L’opinione pubblica prevalente, mi pare, a ragione o a torto non è indotta a ritenere così gravi le irregolarità emerse dall’accertamento del Collegio regionale di garanzia elettorale presso la Corte d’appello.
A questo punto resta da stabilire chi debba prendere una decisione.
A me pare indiscutibile che debba essere il Consiglio regionale.
Prenda dunque il Consiglio regionale il necessario coraggio, non cerchi escamotages per sottrarsi alla propria funzione generale e specifica, decida di non considerare convincente oltre ogni legittimo dubbio e perciò non vincolante l’accertamento del Collegio di garanzia e confermi la legittimità dell’elezione della Presidente Todde.

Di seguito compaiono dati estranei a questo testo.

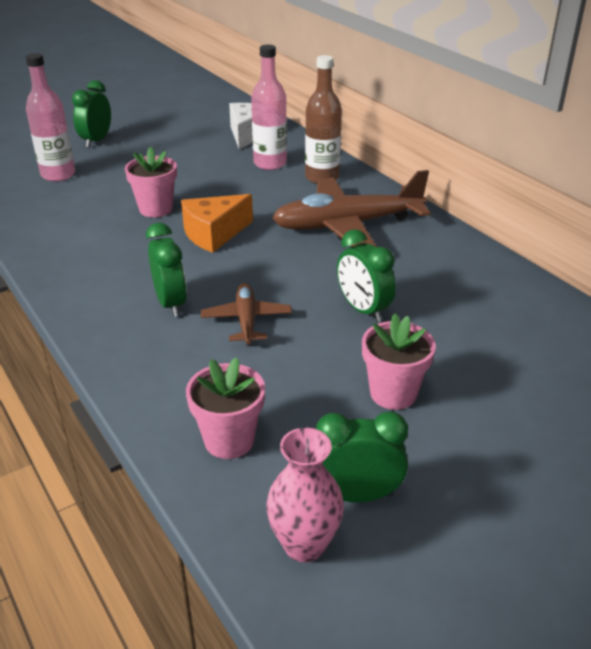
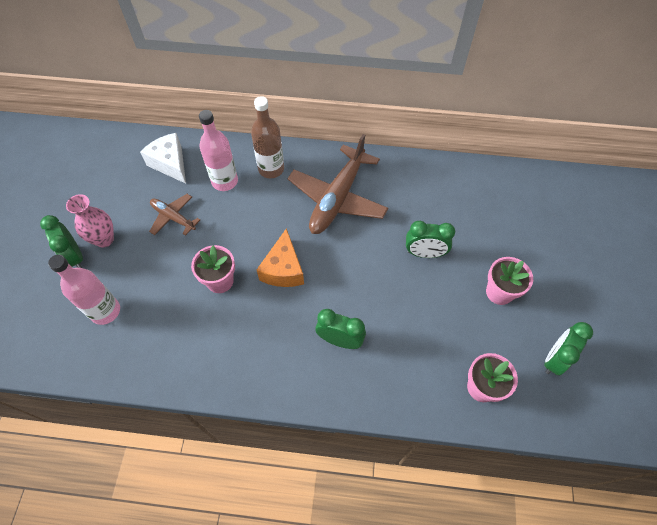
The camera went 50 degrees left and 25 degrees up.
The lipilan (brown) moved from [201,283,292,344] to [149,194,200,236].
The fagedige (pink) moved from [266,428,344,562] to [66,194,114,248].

Questa decisione non potrebbe essere interdetta dal Governo ai termini dell’articolo 50 dello Statuto, in quanto l’esercizio motivato di un potere legittimo esclude la “grave violazione di legge”.
Potrebbe essere impugnata da legittimi controinteressati con gli ordinari strumenti del ricorso giurisdizionale (così anche per gli avvocati ci sarebbe un’opportunità di farsi valere nelle sedi appropriate).
Saremmo pur sempre nell’alveo dell’ordinarietà giuridica, con tutte le conseguenti garanzie di contemperamento degli interessi.
Che ne dite, amiche e amici che mi avete letto, di questo “lodo”?